À Jujuy, Gerardo Morales a vendu le lithium comme du développement. Il s’est photographié avec des dirigeants chinois et australiens, a parlé de voitures électriques, mais a laissé des communautés indigènes sans eau. Les salars ont baissé, le sol s’est asséché et les peuples autochtones qui ont protesté ont été réprimés, car en Argentine, protester pour le lithium est aussi un délit.

Le gouvernement national annonce des plans d’industrialisation, parle de batteries et de valeur ajoutée, mais les contrats sont déjà signés. Les usines de raffinage s’installent à l’étranger, les brevets aussi. L’Argentine exporte du lithium et importe des batteries, exporte de la saumure et importe de la dette.

Et maintenant, avec Javier Milei au pouvoir, le panorama est encore pire, car pour Milei, le lithium appartient au marché et le marché n’a pas de patrie. Son plan est de déréguler davantage, tout ouvrir, livrer plus vite.

Pendant que la Bolivie discute de souveraineté technologique et que le Chili cherche des accords avec Codelco, l’Argentine approfondit le modèle colonial avec plus d’incitations pour les multinationales.

La prétendue nationalisation du lithium n’existe même pas comme projet sérieux. Ce qu’il y a, c’est un extractivisme sans contrôle, une exportation sans transformation et un pillage légalisé sous drapeau libéral.

Que pourrait-on faire ?

1. Créer une Entreprise Nationale du Lithium avec participation provinciale, académique et étatique.
2. Imposer des redevances progressives et des retenues spéciales en période de prix élevés.
3. Établir des quotas minimaux d’industrialisation locale.
4. Blinder constitutionnellement le lithium comme ressource stratégique.
5. Promouvoir un plan fédéral de valeur ajoutée avec des usines de cathodes, de batteries et de véhicules électriques sur le territoire national.

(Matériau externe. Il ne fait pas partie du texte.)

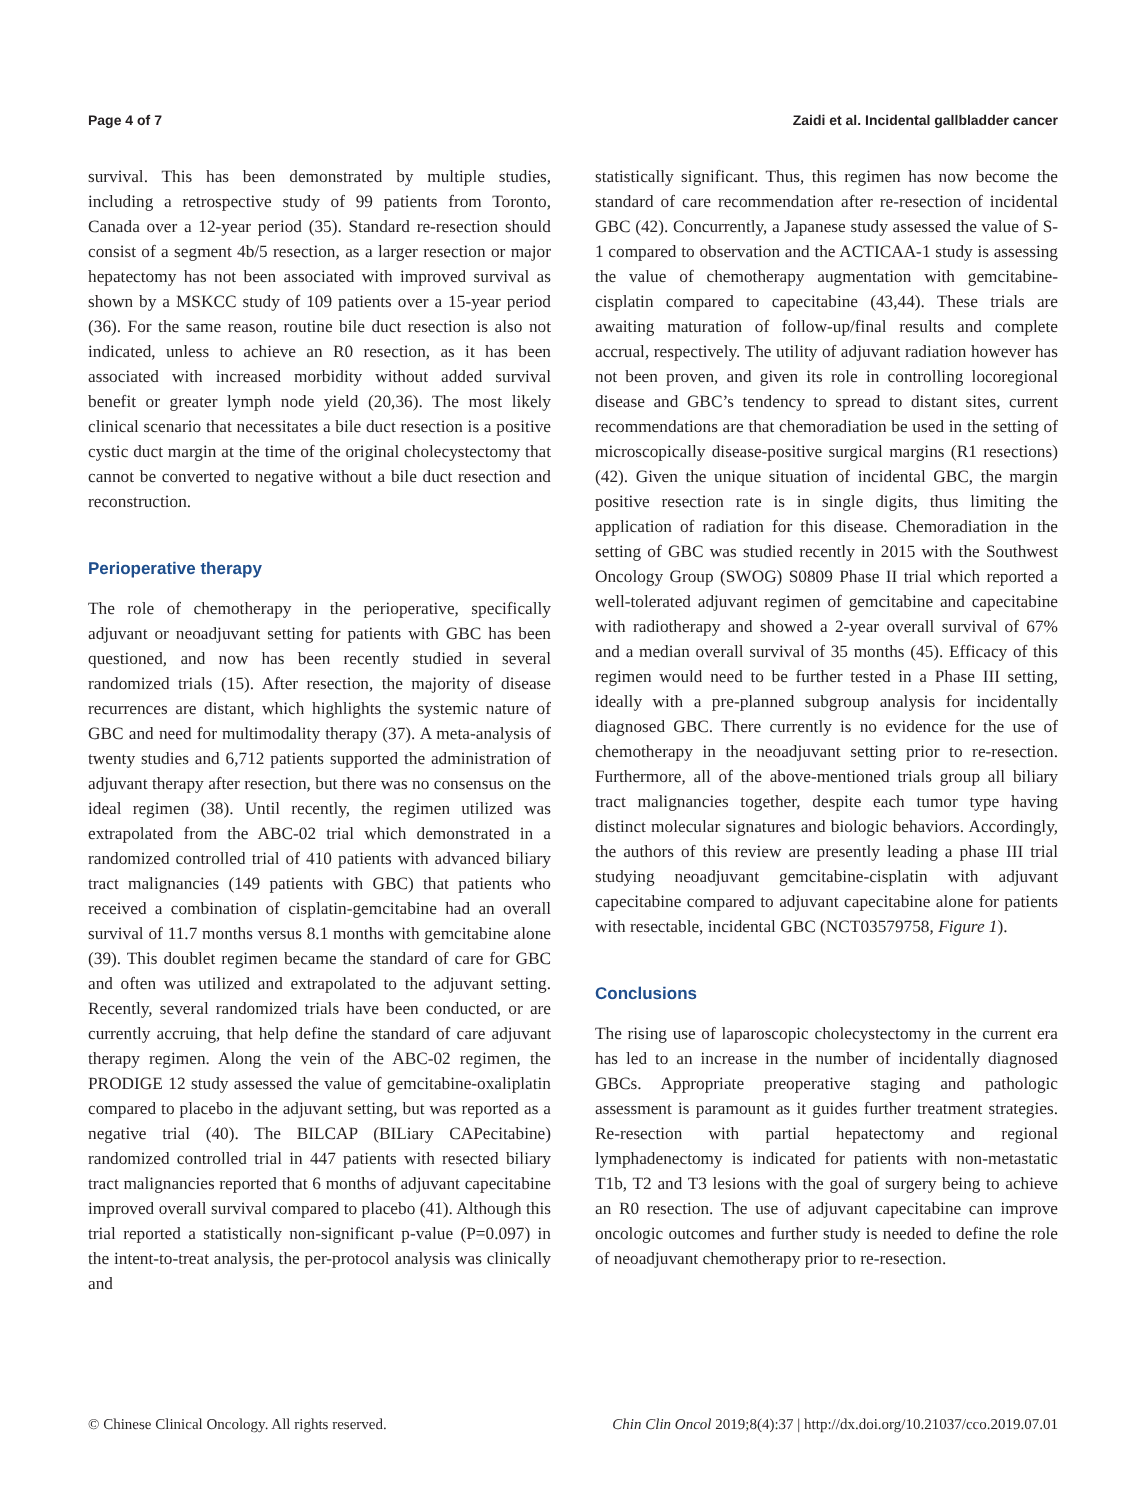Page 4 of 7 Zaidi et al. Incidental gallbladder cancer
survival. This has been demonstrated by multiple studies, including a retrospective study of 99 patients from Toronto, Canada over a 12-year period (35). Standard re-resection should consist of a segment 4b/5 resection, as a larger resection or major hepatectomy has not been associated with improved survival as shown by a MSKCC study of 109 patients over a 15-year period (36). For the same reason, routine bile duct resection is also not indicated, unless to achieve an R0 resection, as it has been associated with increased morbidity without added survival benefit or greater lymph node yield (20,36). The most likely clinical scenario that necessitates a bile duct resection is a positive cystic duct margin at the time of the original cholecystectomy that cannot be converted to negative without a bile duct resection and reconstruction.
Perioperative therapy
The role of chemotherapy in the perioperative, specifically adjuvant or neoadjuvant setting for patients with GBC has been questioned, and now has been recently studied in several randomized trials (15). After resection, the majority of disease recurrences are distant, which highlights the systemic nature of GBC and need for multimodality therapy (37). A meta-analysis of twenty studies and 6,712 patients supported the administration of adjuvant therapy after resection, but there was no consensus on the ideal regimen (38). Until recently, the regimen utilized was extrapolated from the ABC-02 trial which demonstrated in a randomized controlled trial of 410 patients with advanced biliary tract malignancies (149 patients with GBC) that patients who received a combination of cisplatin-gemcitabine had an overall survival of 11.7 months versus 8.1 months with gemcitabine alone (39). This doublet regimen became the standard of care for GBC and often was utilized and extrapolated to the adjuvant setting. Recently, several randomized trials have been conducted, or are currently accruing, that help define the standard of care adjuvant therapy regimen. Along the vein of the ABC-02 regimen, the PRODIGE 12 study assessed the value of gemcitabine-oxaliplatin compared to placebo in the adjuvant setting, but was reported as a negative trial (40). The BILCAP (BILiary CAPecitabine) randomized controlled trial in 447 patients with resected biliary tract malignancies reported that 6 months of adjuvant capecitabine improved overall survival compared to placebo (41). Although this trial reported a statistically non-significant p-value (P=0.097) in the intent-to-treat analysis, the per-protocol analysis was clinically and
statistically significant. Thus, this regimen has now become the standard of care recommendation after re-resection of incidental GBC (42). Concurrently, a Japanese study assessed the value of S-1 compared to observation and the ACTICAA-1 study is assessing the value of chemotherapy augmentation with gemcitabine-cisplatin compared to capecitabine (43,44). These trials are awaiting maturation of follow-up/final results and complete accrual, respectively. The utility of adjuvant radiation however has not been proven, and given its role in controlling locoregional disease and GBC’s tendency to spread to distant sites, current recommendations are that chemoradiation be used in the setting of microscopically disease-positive surgical margins (R1 resections) (42). Given the unique situation of incidental GBC, the margin positive resection rate is in single digits, thus limiting the application of radiation for this disease. Chemoradiation in the setting of GBC was studied recently in 2015 with the Southwest Oncology Group (SWOG) S0809 Phase II trial which reported a well-tolerated adjuvant regimen of gemcitabine and capecitabine with radiotherapy and showed a 2-year overall survival of 67% and a median overall survival of 35 months (45). Efficacy of this regimen would need to be further tested in a Phase III setting, ideally with a pre-planned subgroup analysis for incidentally diagnosed GBC. There currently is no evidence for the use of chemotherapy in the neoadjuvant setting prior to re-resection. Furthermore, all of the above-mentioned trials group all biliary tract malignancies together, despite each tumor type having distinct molecular signatures and biologic behaviors. Accordingly, the authors of this review are presently leading a phase III trial studying neoadjuvant gemcitabine-cisplatin with adjuvant capecitabine compared to adjuvant capecitabine alone for patients with resectable, incidental GBC (NCT03579758, Figure 1).
Conclusions
The rising use of laparoscopic cholecystectomy in the current era has led to an increase in the number of incidentally diagnosed GBCs. Appropriate preoperative staging and pathologic assessment is paramount as it guides further treatment strategies. Re-resection with partial hepatectomy and regional lymphadenectomy is indicated for patients with non-metastatic T1b, T2 and T3 lesions with the goal of surgery being to achieve an R0 resection. The use of adjuvant capecitabine can improve oncologic outcomes and further study is needed to define the role of neoadjuvant chemotherapy prior to re-resection.
© Chinese Clinical Oncology. All rights reserved. Chin Clin Oncol 2019;8(4):37 | http://dx.doi.org/10.21037/cco.2019.07.01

L’Argentine a du lithium, a des universités, a des ingénieurs, a une histoire industrielle, il lui manque la décision.

Une deuxième chance

Le lithium peut être pour l’Argentine ce que le pétrole a été pour le Mexique ou le cuivre pour le Chili, mais il ne suffit pas de l’avoir. Il faut le gouverner, le protéger, le défendre contre ceux qui viennent avec des drapeaux d’investissement et des cartes de pillage sous le bras.

Le lithium n’est pas seulement un minerai, c’est une possibilité. D’emploi, d’industrie, d’avenir. Et cette possibilité ne s’exporte pas dans des sacs, elle se construit avec la souveraineté.